▸ **EXTRAIT CHOISI**
•••
Rédigé par : Sylvaine V. | 16 février 2009 à 18:21
Dans le même esprit, le http://bibliobs.nouvelobs.com/20090121/10082/le-sarkothon-2009>Nouvel Observateur lance en ligne le Sarkothon afin de "redonner le goût de la lecture à l'ennemi personnel de Madame de La Fayette" : la partie ne sera pas facile !
Heureusement qu'on peut encore en rire.
Rédigé par : Cordesse | 16 février 2009 à 18:45
Merci d'avoir participé à la mise en alerte
et d'avoir indiqué ces liens.
Je diffuse largement le http://coordsuprech38.files.wordpress.com/2009/02/sarkozy-princesse-cleves.pdf>document argumenté des universitaires de Grenoble.
Rédigé par : andrée wizem | 16 février 2009 à 19:51
C'est toujours un plaisir que de relire cette belle langue classique, avec tous ses subjonctifs et ses passés antérieurs.
Rédigé par : Feuilly | 16 février 2009 à 22:52
La princesse de Clèves est-elle sympathique ? Qu'a-t-elle préféré à l'amour pour Nemours sinon la passion du moi ? L'amour charnel l'aurait conduite vers lui, l'orgueil l'enferme en elle-même. Elle n'a jamais aimé Nemours, ne savait pas aimer. Elle n'est pas généreuse. Incapable de se donner, elle n'est pas libre, ne l'a jamais été, c'est une perfection froide, rigide. Elle refuse ses désirs, sacrifie l'aventure de la rencontre, du don de soi à l'autre, à une pureté d'iceberg, au néant !!!! Nemours est plus attirant, ce n'est pas un imposteur !
Rédigé par : Christiane | 18 février 2009 à 10:39
Pardonnez-moi, Christiane, mais il me semble que l'on ne peut appréhender exclusivement Madame de Clèves, avec les critères psychologiques qui sont les nôtres, de sympathie ou d'antipathie. Le personnage de Madame de Clèves appartient à un temps et à des codes sociaux qui nous sont devenus totalement étrangers. Elle se situe dans la droite lignée de l'amour courtois. Elle en défend les couleurs à travers les rubans que Nemours portait au moment du tournoi, héritière en cela de Tristan et Iseult dont la passion amoureuse se construit sans cesse à partir d'obstacles. Infligés par le monde extérieur dans lequel ils évoluent, mais aussi par eux-mêmes. Non, Madame de Clèves n'est pas libre. Outre qu'elle est assujettie aux conventions de son époque, elle l'est aussi à l'éducation qu'elle a reçue, de sa mère notamment. On peut prendre pour de la froideur et de l'orgueil ce qui répond au seul souci de ne s'écarter en rien de l'amour qu'elle a promis à Monsieur de Clèves par son mariage. Si elle s'enferme à Coulommiers, c'est pour se tenir à l'écart de la tentation qui la guette de céder à Nemours, tentation symbolisée ici par les cheveux détachés, promesse d'abandon. Il y a de la grandeur d'âme en elle. C'est sans doute cette grandeur d'âme qui la fait aimer de Nemours, habitué, en bon séducteur, à obtenir de ses maîtresses qu'elles lui cèdent sans résistance.
•••
▸ **DONNÉES FOURNIES**
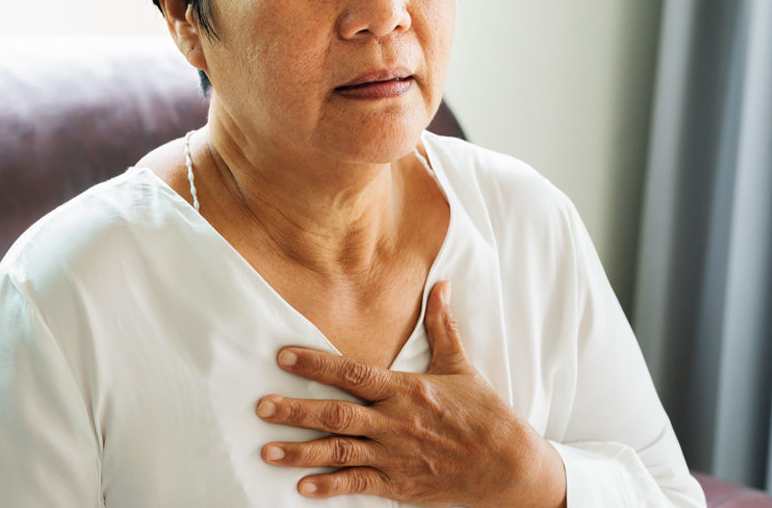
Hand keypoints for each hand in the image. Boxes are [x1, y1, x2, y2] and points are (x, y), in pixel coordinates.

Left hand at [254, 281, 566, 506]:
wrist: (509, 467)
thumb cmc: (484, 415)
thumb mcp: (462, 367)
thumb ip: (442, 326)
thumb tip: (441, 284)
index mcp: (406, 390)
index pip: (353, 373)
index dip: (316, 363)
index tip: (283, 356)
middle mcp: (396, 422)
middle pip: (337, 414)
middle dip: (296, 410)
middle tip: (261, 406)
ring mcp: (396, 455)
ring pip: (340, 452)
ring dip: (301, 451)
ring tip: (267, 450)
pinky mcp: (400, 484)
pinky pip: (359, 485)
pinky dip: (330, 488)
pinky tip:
•••
▸ **CONSIGNE DE TRAVAIL 1**
Pour chacune des affirmations suivantes, indiquez par oui ou par non si elle concorde avec l'extrait sur la princesse de Clèves, en citant à l'identique les mots de l'extrait qui en décident. (a) Madame de Clèves s'enferme à Coulommiers pour se tenir à l'écart de la tentation. (b) Le document argumenté diffusé émane d'universitaires de Lyon. (c) L'extrait affirme que Nemours est un imposteur.
▸ **CONSIGNE DE TRAVAIL 2**
Reproduisez à l'identique le passage de l'extrait sur la princesse de Clèves qui commence par « Rédigé par : Sylvaine » et se poursuit jusqu'à « pas facile ! ».
Les données n'interviennent d'aucune manière dans ce travail.

▸ **RÉPONSE ATTENDUE 1**
(a) Oui : « Si elle s'enferme à Coulommiers, c'est pour se tenir à l'écart de la tentation »
(b) Non : « des universitaires de Grenoble »
(c) Non : « ce n'est pas un imposteur »

▸ **RÉPONSE ATTENDUE 2**
Rédigé par : Sylvaine V. | 16 février 2009 à 18:21
Dans le même esprit, le http://bibliobs.nouvelobs.com/20090121/10082/le-sarkothon-2009>Nouvel Observateur lance en ligne le Sarkothon afin de "redonner le goût de la lecture à l'ennemi personnel de Madame de La Fayette" : la partie ne sera pas facile !